- Born: Timothy Scott Trudgian 1984 (age 41–42) Brisbane, Australia
- Education: University of Oxford; Australian National University;
- Scientific career
- Fields: Mathematics
- Workplaces: Merton College, Oxford; Australian National University; University of Lethbridge; University of New South Wales;
- Thesis: Further results on Gram's Law (2010)
- Doctoral advisor: Roger Heath-Brown

= Timothy Trudgian =

Australian number theorist

Timothy Trudgian is an Australian mathematician specializing in number theory and related fields. He is known for his work on Riemann zeta function, analytic number theory, and distribution of primes. He currently is a Professor at the University of New South Wales (Canberra).
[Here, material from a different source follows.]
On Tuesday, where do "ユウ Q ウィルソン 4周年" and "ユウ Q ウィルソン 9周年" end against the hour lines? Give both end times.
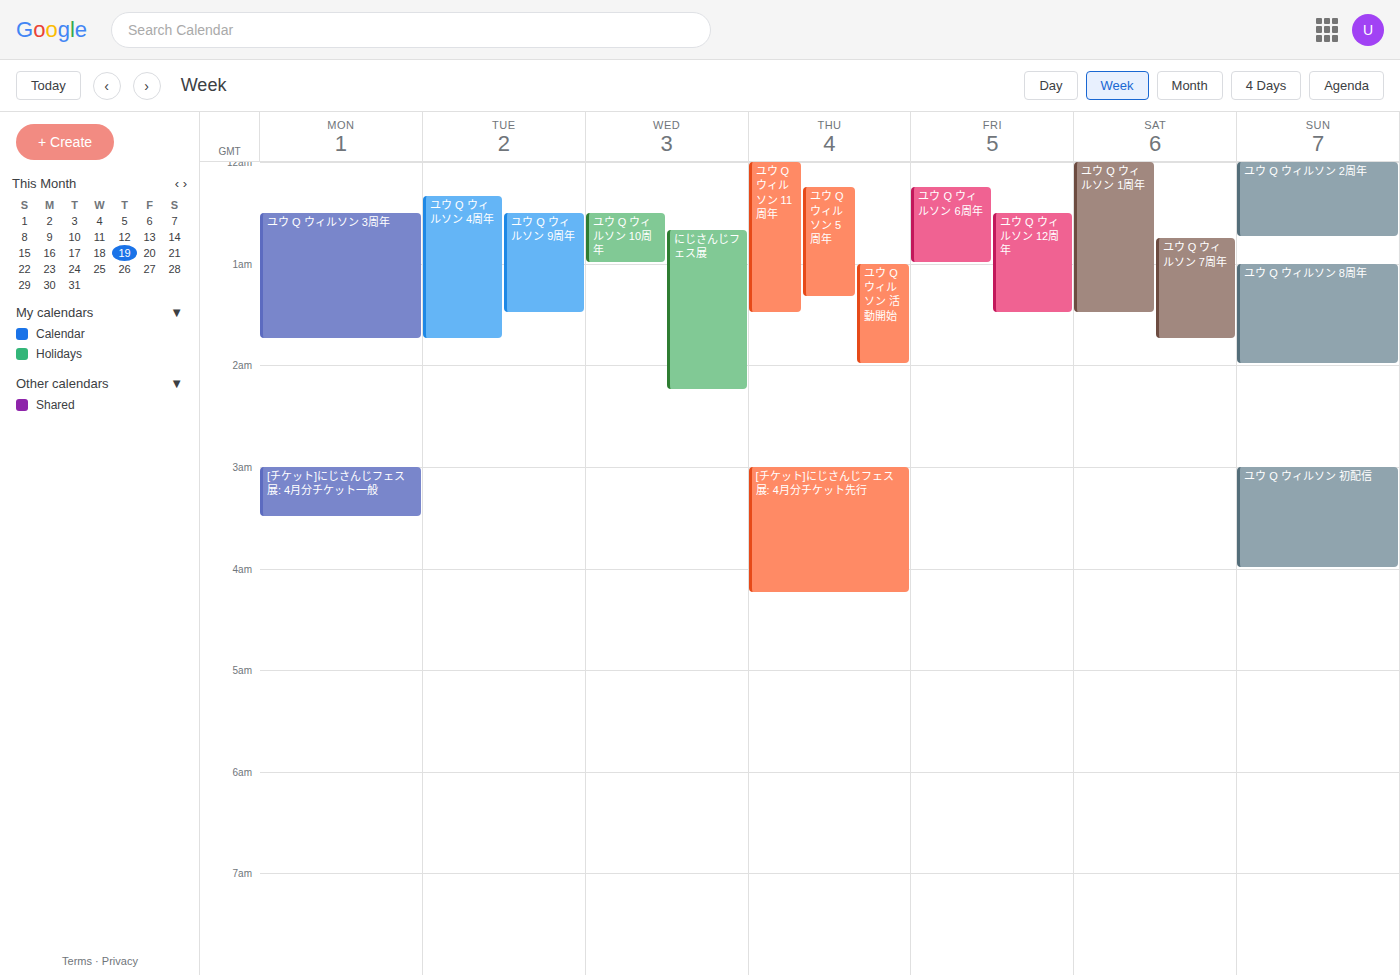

== Education and Career ==

Trudgian completed his BSc (Hons) at the Australian National University in December 2005, then his Ph.D. from the University of Oxford in June 2010 under the supervision of Roger Heath-Brown. His dissertation was titled Further results on Gram's Law.

== Research ==

Trudgian has made contributions to the field of analytic number theory. His research includes work on the Riemann zeta function, the distribution of primes, and primitive roots modulo n. In joint work with Dave Platt, he verified that the Riemann hypothesis is true up to imaginary height 3 trillion. In 2024, together with Terence Tao and Andrew Yang, Trudgian published an on-going database of known theorems for various exponents appearing in analytic number theory, named Analytic Number Theory Exponent Database (ANTEDB), which could be used in the future for Lean formalization.

==Recognition==
Trudgian is a Fellow of the Australian Mathematical Society, elected in 2023.

==Personal life==
Trudgian is married and he has two sons.